--- STORED DATA ---

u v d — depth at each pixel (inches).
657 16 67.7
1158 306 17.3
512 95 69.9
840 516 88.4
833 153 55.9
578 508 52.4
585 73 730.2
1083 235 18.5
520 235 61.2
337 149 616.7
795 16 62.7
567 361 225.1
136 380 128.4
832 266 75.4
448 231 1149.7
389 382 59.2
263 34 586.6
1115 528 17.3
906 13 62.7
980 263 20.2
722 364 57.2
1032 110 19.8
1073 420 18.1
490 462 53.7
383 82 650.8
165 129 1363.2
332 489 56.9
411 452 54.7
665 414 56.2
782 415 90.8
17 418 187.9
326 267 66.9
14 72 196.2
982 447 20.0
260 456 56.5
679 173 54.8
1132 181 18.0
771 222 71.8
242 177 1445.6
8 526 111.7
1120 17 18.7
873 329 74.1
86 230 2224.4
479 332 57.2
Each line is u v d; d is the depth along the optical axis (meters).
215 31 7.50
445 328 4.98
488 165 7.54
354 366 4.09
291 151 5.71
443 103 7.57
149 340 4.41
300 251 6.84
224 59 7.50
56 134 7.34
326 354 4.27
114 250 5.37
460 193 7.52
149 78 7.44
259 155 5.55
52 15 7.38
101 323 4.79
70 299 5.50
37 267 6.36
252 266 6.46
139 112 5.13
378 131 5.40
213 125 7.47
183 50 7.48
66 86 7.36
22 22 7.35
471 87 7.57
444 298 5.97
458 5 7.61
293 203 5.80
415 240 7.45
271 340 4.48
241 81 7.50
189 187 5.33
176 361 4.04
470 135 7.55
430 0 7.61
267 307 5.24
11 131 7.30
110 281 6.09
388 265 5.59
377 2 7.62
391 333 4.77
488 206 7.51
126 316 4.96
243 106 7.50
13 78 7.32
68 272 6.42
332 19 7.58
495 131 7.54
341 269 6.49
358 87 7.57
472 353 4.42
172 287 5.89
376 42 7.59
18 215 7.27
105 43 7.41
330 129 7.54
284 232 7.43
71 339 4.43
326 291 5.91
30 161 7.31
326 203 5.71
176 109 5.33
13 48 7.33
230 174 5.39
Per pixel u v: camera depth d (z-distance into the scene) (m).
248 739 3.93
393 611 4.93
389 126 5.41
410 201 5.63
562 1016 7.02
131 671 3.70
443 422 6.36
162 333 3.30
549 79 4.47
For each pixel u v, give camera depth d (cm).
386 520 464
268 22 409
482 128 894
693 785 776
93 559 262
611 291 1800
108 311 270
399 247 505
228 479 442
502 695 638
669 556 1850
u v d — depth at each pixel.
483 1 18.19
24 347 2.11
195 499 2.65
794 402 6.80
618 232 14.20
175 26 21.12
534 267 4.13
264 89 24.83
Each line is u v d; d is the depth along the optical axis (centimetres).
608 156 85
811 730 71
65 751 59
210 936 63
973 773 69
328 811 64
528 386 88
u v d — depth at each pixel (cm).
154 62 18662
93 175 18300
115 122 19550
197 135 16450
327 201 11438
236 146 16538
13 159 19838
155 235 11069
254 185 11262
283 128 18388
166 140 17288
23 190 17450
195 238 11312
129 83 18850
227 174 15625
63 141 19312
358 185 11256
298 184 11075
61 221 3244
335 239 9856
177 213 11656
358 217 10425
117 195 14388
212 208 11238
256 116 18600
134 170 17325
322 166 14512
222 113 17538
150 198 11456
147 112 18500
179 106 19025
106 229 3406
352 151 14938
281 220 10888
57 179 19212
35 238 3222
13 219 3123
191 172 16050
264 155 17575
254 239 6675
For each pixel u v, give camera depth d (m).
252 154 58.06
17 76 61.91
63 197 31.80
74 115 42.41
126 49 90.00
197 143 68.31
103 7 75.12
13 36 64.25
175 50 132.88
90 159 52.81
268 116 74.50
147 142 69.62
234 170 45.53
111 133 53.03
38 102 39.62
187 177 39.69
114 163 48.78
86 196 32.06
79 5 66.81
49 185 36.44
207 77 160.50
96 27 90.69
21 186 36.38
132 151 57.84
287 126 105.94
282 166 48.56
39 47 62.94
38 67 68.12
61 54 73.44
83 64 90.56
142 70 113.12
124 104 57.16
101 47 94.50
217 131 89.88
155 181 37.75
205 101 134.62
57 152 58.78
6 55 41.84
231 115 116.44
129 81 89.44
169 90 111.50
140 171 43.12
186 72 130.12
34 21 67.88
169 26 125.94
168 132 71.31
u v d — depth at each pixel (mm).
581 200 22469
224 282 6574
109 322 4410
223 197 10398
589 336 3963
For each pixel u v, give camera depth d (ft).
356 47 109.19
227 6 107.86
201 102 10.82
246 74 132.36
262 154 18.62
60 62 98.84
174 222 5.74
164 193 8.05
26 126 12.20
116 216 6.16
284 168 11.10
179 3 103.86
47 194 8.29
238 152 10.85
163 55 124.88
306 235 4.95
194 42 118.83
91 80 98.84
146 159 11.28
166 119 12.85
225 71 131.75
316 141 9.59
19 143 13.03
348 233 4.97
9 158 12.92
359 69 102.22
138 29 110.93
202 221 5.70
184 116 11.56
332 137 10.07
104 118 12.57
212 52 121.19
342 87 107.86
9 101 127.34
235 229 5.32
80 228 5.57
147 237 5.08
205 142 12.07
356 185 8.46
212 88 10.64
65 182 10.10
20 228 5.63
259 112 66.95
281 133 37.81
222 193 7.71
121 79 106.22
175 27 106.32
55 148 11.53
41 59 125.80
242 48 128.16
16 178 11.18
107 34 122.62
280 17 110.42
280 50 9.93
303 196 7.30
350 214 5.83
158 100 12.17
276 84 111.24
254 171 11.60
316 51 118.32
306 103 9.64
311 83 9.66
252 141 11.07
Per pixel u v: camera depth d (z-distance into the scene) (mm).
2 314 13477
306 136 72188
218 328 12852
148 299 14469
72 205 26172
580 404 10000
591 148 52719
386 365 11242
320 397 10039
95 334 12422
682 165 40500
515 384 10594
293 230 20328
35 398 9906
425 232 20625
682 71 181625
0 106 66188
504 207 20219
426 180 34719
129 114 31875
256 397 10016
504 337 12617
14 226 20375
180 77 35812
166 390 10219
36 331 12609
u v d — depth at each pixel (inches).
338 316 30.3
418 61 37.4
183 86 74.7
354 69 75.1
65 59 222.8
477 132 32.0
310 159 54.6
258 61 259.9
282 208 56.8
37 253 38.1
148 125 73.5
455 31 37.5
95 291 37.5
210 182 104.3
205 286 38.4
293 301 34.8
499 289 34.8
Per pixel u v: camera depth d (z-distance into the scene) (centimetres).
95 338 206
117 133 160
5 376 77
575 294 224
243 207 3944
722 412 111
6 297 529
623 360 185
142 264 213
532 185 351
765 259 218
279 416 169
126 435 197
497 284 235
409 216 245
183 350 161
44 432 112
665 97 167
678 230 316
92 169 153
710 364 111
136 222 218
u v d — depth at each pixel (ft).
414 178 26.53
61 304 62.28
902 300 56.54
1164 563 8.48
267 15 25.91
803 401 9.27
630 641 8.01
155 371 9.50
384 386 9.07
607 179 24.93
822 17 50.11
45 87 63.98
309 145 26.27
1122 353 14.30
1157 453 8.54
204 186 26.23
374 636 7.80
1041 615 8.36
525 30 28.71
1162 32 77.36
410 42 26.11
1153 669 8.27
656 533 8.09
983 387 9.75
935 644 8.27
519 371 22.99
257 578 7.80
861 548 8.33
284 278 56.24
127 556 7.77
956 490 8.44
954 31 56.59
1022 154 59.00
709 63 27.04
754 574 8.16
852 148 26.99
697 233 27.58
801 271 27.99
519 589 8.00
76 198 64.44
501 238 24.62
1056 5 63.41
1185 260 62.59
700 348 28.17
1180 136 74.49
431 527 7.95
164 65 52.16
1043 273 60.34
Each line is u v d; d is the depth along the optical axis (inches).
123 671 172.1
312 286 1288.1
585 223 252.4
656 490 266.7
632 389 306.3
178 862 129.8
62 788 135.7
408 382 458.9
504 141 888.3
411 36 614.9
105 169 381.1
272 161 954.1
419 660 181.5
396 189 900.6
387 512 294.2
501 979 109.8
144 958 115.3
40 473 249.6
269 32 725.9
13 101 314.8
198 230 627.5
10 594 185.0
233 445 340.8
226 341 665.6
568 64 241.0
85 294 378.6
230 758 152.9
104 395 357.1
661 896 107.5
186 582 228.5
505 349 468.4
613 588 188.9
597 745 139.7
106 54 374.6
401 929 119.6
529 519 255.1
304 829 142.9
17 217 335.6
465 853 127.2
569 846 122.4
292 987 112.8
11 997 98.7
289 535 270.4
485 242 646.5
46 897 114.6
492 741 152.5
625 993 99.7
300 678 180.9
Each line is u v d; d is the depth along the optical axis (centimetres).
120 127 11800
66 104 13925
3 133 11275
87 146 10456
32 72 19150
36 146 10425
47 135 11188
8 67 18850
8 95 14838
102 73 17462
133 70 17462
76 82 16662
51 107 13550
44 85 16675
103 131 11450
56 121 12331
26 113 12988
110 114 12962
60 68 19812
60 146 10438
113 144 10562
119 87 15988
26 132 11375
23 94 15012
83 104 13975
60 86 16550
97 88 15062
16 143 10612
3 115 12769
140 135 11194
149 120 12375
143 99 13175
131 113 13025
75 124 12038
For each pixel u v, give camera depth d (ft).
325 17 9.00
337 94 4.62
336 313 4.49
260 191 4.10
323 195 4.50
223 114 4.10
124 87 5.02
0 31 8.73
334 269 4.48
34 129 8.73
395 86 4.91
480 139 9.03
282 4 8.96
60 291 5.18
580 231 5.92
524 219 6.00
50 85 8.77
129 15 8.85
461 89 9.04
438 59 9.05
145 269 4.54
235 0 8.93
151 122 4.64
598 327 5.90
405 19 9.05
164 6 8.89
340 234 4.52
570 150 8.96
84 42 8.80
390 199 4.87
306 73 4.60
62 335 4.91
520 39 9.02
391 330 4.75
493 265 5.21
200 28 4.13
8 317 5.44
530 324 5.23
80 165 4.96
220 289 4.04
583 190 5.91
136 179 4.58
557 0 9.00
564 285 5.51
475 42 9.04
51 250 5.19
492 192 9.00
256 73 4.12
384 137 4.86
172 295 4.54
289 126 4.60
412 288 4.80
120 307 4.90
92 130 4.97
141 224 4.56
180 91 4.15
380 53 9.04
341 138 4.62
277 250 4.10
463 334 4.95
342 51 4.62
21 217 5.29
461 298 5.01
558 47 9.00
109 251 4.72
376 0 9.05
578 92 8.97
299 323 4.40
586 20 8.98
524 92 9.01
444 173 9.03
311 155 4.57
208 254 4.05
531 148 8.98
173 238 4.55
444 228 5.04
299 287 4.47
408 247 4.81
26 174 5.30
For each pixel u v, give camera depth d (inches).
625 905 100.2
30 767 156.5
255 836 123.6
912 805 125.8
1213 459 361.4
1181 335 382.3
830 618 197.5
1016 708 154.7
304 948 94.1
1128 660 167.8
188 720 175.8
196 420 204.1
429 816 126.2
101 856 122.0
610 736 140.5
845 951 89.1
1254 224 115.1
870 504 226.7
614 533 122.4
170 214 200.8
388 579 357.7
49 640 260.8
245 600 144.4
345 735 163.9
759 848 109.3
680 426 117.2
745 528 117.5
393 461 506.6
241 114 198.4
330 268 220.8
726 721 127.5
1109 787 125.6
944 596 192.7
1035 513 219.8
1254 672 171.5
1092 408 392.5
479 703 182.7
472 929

---

Retype exactly the span of lines from the one with "309 145 26.27" through the one with "419 660 181.5"; include both ends and omit the rest of the material.

309 145 26.27
1122 353 14.30
1157 453 8.54
204 186 26.23
374 636 7.80
1041 615 8.36
525 30 28.71
1162 32 77.36
410 42 26.11
1153 669 8.27
656 533 8.09
983 387 9.75
935 644 8.27
519 371 22.99
257 578 7.80
861 548 8.33
284 278 56.24
127 556 7.77
956 490 8.44
954 31 56.59
1022 154 59.00
709 63 27.04
754 574 8.16
852 148 26.99
697 233 27.58
801 271 27.99
519 589 8.00
76 198 64.44
501 238 24.62
1056 5 63.41
1185 260 62.59
700 348 28.17
1180 136 74.49
431 527 7.95
164 65 52.16
1043 273 60.34
Each line is u v d; d is the depth along the optical axis (inches).
123 671 172.1
312 286 1288.1
585 223 252.4
656 490 266.7
632 389 306.3
178 862 129.8
62 788 135.7
408 382 458.9
504 141 888.3
411 36 614.9
105 169 381.1
272 161 954.1
419 660 181.5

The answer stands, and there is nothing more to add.